● **Exercise set**
A – Reproduce word for word the part of the post on stage sound and in-ear monitors starting with "Your opinions needed" and going on through "at the mixer.".
B – Decide whether each statement agrees with the post on stage sound and in-ear monitors, answering yes or no and quoting the deciding words: (i) Sensaphonics makes its molds from a soft compound. (ii) The post says top acts take their wedges off the stage once they use in-ear monitors. (iii) In-ear monitors cut 25-30 dB of the outside sound.
C – Continue the post on stage sound and in-ear monitors from its final sentence onward.

● **Text under study**
Your opinions needed on sound,..

Ah, the non musician (or non performing musician), controlling soundman. Have minimal sound on stage so that I can mix from the back of the room like I was at a big concert or recording studio. And never mind why people won't keep dancing and the club doesn't book your return. I think it sounds just the way I like it back at the mixer.

Anyway,

FWIW, I'd really recommend Sensaphonics. You will pay pro prices, but get pro stuff. And when you have things in your ear all night long, you want something comfortable. Sensaphonics uses a soft molding compound that I have no problem with over 3-4 hour gigs. And any of their audiologist/fitters is trained to deal with musicians, not just shoot hearing aid molds. Meaning, if you sing or double on a wind instrument, they know how to compensate the molding process for that so the plugs won't leak. Leaking causes the bottom to drop out (killer on a drummer who's relying on hearing the bass guitar) and exposes you to excess noise.

Also, notice that the varsity acts still have wedges on stage, even though they have their ears in. You want a balanced stage sound, just as if you weren't using IEMs. Both for the people right in front, and yourselves. The IEMs will drop 25-30 dB of the outside sound. Meaning if you're running 110-115 dB on stage (not really loud for a rock act), your ears will get 80-90 dB (still fairly loud) into which you can bleed another 3-6 dB of what you want to hear clearly into though the IEMs.

[Saved entries]
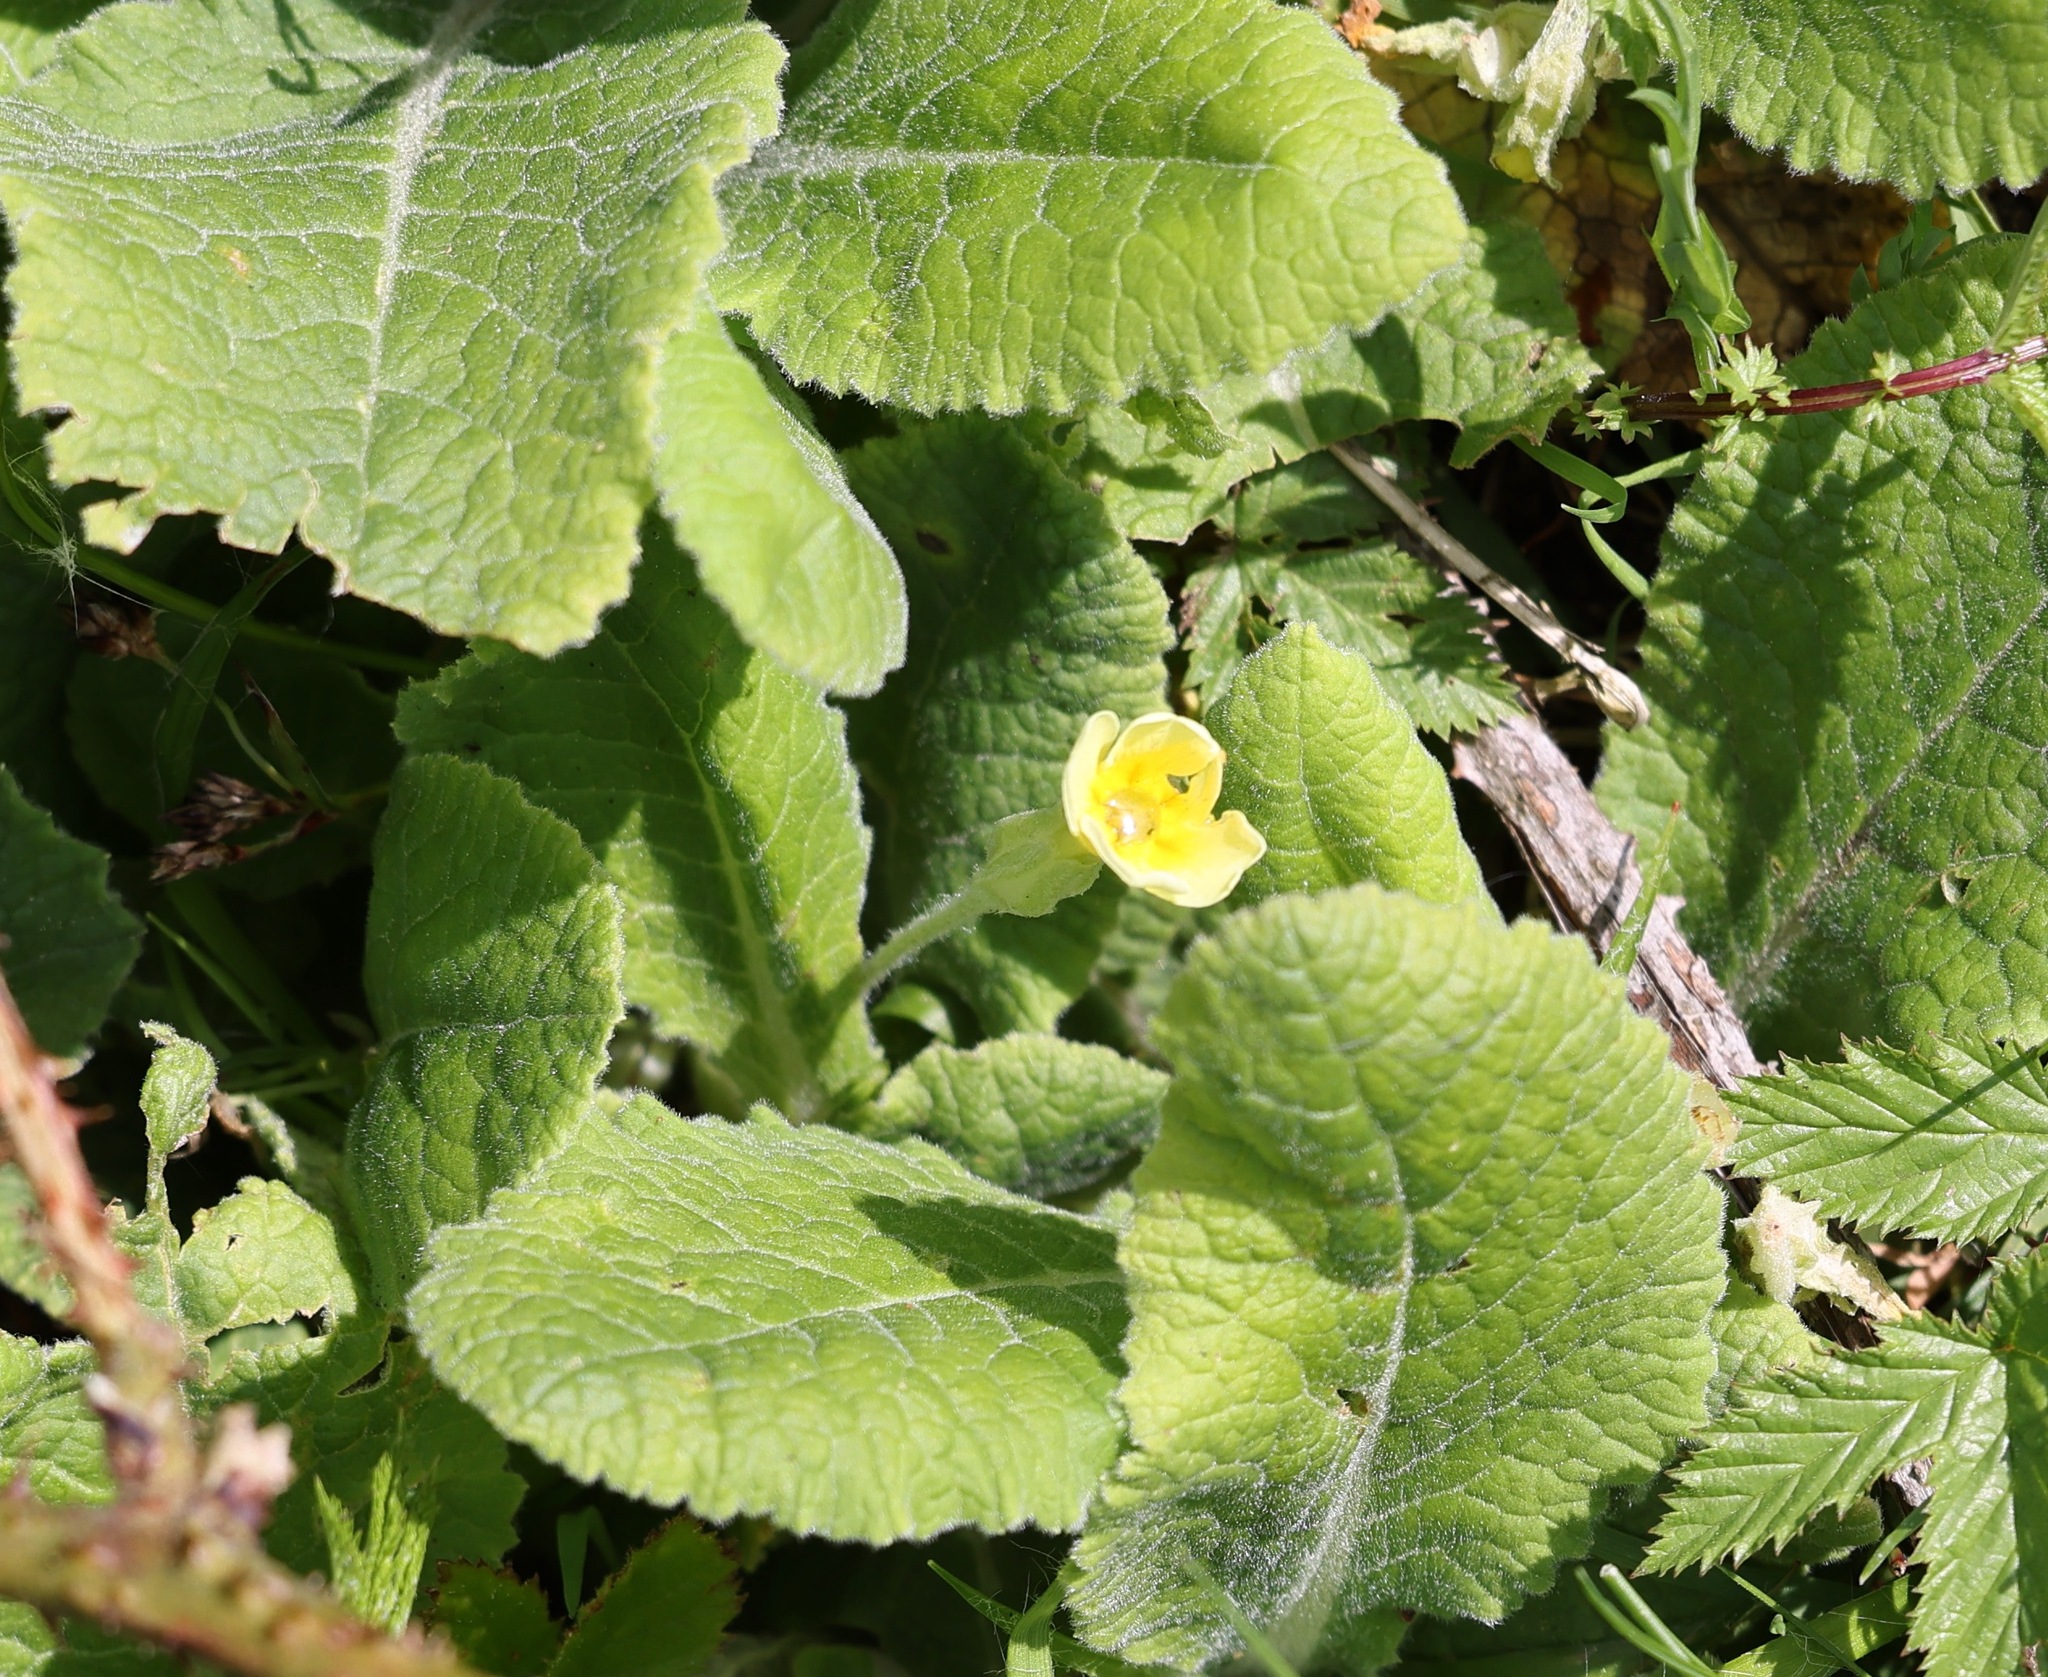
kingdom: Plantae
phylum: Tracheophyta
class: Magnoliopsida
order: Ericales
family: Primulaceae
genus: Primula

● **Answers provided**
A –
Your opinions needed on sound,..

Ah, the non musician (or non performing musician), controlling soundman. Have minimal sound on stage so that I can mix from the back of the room like I was at a big concert or recording studio. And never mind why people won't keep dancing and the club doesn't book your return. I think it sounds just the way I like it back at the mixer.

B –
(i) Yes: "Sensaphonics uses a soft molding compound that I have no problem with over 3-4 hour gigs."
(ii) No: "notice that the varsity acts still have wedges on stage, even though they have their ears in."
(iii) Yes: "The IEMs will drop 25-30 dB of the outside sound."

C –
The Vegas thing with no amps on stage, the drums behind a shield and everything though the mains, is an aberration caused by the desire to homogenize things into a very controlled and inoffensive background pablum that won't bother Mr. and Mrs. Omaha on their summer vacation.
 
You're thinking is right in line with mine.

By BIGGEST concern is the lack of consistency. It sounds SO different every time. I know every room will sound different, but shouldn't it be managable? AND, shouldn't the monitors be the same (pretty much) every time? It's only on-stage,.. i can't see the room affecting that as much. I'm starting to think the sound guy should be driving a school bus instead of presenting our sound to the masses. ANOTHER thing, I have a different monitor everytime. We're constintly doing things different. Guitar players always changing their levels, different monitors depending on the venue. I'd think we should establish a "base setup" & go from there. Oh wait, I'm just the drummer, what do I know about sound?